STATED GOAL –
Can you restate word for word everything in the passage on anger toward God, from "Now without faith" down to "who seek him."?

Start of GIVEN TEXT

Read a quote in JBC[1] regarding counseling about anger, and what happens when we turn it against God.

It is curious how people who don’t believe that God sovereignly rules all things become embittered hyper-Calvinists when they face sufferings and say, “God could have changed things for me and he didn’t. He had the power, and he didn’t use it. It’s his fault.”[1:1]

It reminds me of some wrestling I did a while back with Hebrews 11:6 (and wrote a little bit about previously here) which says:

Now without faith it is impossible to please God, since the one who draws near to him must believe that he exists and that he rewards those who seek him.

The first part has always made sense: How do you please God if you don’t believe he exists? That like the opposite of faith. The second part took a long time to click. The question is “Why does believing God rewards me for seeking him necessary for God-pleasing faith?”

End of GIVEN TEXT
Start of EXCERPTED RECORDS

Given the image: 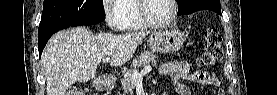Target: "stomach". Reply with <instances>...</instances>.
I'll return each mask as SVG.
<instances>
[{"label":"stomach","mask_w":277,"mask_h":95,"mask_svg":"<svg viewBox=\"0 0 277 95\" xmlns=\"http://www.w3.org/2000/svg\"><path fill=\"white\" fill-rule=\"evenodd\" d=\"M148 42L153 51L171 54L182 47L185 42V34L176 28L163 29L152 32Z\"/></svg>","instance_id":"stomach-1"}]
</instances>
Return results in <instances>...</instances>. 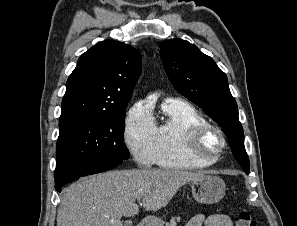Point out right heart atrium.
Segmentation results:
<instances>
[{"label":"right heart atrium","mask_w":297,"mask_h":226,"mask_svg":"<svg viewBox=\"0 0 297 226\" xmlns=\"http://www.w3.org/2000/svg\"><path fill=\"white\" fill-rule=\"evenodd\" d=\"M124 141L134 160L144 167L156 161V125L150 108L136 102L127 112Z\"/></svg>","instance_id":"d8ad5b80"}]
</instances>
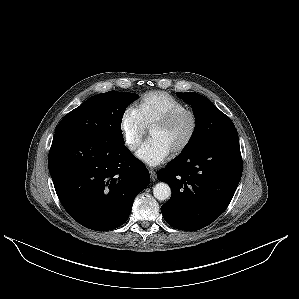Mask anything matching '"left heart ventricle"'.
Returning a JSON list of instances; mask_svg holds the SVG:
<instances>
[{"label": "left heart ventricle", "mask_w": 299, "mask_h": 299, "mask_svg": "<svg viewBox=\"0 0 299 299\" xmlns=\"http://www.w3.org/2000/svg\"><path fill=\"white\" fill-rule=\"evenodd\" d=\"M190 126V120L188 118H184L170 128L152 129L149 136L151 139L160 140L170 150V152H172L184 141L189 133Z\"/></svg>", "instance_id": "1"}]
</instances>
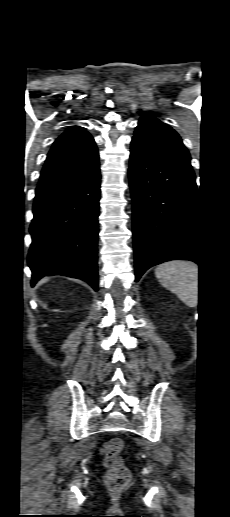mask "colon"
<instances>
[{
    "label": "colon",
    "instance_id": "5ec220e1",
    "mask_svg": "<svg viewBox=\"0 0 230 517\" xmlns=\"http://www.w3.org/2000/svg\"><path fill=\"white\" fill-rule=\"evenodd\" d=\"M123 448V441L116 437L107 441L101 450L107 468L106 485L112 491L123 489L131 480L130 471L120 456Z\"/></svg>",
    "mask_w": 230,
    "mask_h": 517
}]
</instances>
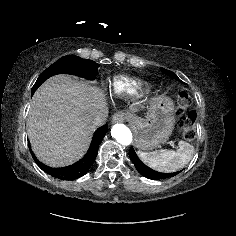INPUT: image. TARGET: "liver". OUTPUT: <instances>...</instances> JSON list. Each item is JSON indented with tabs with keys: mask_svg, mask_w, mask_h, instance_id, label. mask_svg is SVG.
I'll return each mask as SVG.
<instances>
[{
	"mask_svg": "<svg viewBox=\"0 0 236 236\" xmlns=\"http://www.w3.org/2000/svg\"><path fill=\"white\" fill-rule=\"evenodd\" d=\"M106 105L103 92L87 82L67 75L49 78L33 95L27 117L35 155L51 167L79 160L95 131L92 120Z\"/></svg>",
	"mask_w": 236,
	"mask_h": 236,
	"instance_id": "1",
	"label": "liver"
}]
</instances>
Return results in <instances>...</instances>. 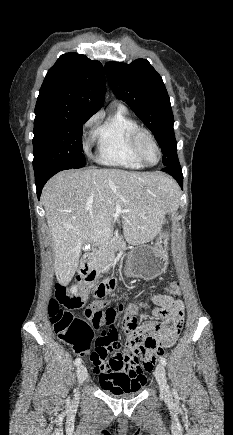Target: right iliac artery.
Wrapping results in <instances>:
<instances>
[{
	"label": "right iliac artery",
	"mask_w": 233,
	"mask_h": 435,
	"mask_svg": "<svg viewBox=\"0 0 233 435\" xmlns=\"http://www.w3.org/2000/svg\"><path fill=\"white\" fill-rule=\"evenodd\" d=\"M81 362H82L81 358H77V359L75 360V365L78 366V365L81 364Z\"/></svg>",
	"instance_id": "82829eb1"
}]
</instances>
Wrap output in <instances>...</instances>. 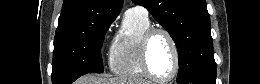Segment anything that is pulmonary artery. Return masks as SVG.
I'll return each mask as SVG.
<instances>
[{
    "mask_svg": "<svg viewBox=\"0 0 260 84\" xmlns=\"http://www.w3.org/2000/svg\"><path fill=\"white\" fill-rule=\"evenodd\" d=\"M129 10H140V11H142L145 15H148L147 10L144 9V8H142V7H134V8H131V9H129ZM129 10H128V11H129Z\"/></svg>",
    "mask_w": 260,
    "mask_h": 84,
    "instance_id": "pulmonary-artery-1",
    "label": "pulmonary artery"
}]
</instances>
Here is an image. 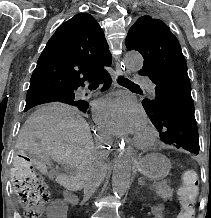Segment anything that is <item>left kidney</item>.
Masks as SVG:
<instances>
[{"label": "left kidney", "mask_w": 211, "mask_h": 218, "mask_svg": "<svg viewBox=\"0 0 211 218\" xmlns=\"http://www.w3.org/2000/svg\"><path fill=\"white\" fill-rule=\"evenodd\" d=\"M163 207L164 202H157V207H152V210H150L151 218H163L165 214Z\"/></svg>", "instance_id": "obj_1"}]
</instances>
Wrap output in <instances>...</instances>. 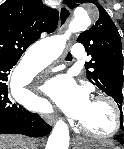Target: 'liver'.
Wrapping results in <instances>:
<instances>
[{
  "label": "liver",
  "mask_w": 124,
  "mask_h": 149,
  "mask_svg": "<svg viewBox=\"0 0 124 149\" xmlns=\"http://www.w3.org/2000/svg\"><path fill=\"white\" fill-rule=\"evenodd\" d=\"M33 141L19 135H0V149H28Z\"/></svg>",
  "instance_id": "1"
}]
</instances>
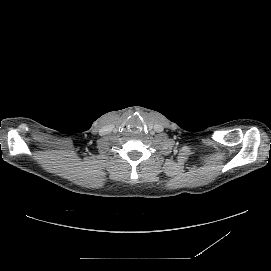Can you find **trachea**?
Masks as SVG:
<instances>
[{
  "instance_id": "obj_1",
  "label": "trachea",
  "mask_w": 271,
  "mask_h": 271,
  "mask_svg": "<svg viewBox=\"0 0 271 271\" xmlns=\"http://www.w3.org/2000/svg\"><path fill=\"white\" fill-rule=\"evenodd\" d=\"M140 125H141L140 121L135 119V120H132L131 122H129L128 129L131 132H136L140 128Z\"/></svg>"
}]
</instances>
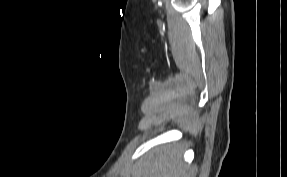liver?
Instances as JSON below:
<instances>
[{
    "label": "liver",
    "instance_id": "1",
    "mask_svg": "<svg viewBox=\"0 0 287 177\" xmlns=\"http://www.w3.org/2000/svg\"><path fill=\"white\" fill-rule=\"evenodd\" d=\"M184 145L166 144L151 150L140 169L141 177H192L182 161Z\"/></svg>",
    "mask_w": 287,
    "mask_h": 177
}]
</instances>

End of EXCERPTED RECORDS
Start of EXCERPTED RECORDS

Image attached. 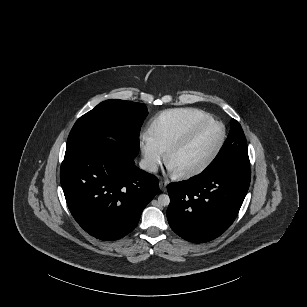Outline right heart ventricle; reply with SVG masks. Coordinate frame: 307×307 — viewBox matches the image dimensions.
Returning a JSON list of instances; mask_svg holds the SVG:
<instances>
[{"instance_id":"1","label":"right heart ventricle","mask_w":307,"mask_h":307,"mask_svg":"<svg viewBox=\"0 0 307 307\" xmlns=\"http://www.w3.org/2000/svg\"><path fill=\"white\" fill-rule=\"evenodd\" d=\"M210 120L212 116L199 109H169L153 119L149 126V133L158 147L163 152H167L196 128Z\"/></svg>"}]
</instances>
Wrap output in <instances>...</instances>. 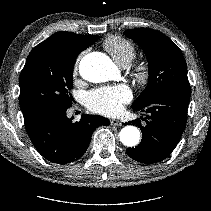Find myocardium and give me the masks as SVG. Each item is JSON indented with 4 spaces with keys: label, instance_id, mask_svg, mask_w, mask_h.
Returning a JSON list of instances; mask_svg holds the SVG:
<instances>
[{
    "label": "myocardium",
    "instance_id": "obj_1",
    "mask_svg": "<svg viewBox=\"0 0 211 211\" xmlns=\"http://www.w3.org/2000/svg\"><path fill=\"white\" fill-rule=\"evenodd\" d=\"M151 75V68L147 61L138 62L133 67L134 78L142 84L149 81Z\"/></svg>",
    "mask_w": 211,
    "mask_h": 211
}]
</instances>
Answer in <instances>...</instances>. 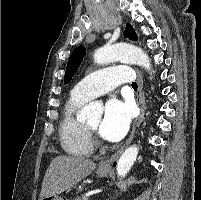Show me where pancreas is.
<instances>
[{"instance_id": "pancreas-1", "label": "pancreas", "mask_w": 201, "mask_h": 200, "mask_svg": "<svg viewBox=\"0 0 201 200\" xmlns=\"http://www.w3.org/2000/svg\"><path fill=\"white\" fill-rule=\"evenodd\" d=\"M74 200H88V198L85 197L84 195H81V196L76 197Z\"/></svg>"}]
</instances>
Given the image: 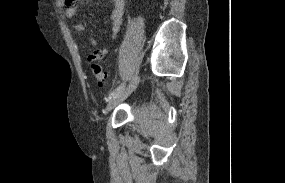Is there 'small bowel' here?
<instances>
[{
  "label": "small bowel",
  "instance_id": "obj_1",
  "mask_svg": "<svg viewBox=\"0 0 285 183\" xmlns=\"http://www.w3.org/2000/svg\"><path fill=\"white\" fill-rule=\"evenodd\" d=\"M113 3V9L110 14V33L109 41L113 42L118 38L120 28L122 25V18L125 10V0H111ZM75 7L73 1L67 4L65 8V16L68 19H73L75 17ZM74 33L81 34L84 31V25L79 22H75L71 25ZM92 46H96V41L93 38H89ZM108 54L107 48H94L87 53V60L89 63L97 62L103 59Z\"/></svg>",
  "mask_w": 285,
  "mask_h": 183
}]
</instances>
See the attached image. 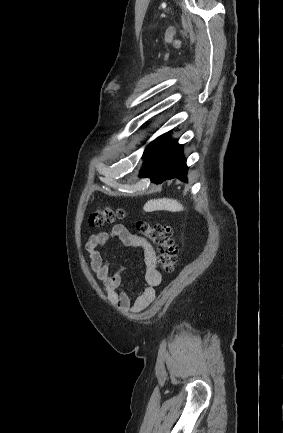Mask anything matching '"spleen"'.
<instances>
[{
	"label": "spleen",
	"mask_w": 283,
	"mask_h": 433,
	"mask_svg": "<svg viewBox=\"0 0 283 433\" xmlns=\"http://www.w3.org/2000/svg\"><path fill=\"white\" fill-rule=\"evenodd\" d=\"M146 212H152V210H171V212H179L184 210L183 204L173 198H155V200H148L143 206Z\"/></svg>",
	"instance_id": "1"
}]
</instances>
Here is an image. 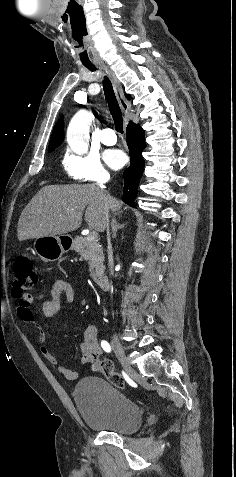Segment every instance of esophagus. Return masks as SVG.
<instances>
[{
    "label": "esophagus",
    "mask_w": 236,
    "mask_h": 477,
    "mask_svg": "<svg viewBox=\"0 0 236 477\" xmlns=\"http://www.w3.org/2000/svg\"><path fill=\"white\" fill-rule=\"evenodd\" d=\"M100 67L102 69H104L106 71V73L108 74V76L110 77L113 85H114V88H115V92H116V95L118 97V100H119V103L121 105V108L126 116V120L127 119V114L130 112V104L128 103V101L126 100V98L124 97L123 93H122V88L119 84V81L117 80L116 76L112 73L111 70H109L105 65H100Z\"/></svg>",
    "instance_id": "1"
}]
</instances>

End of EXCERPTED RECORDS

WRITTEN ANSWER –
Now without faith it is impossible to please God, since the one who draws near to him must believe that he exists and that he rewards those who seek him.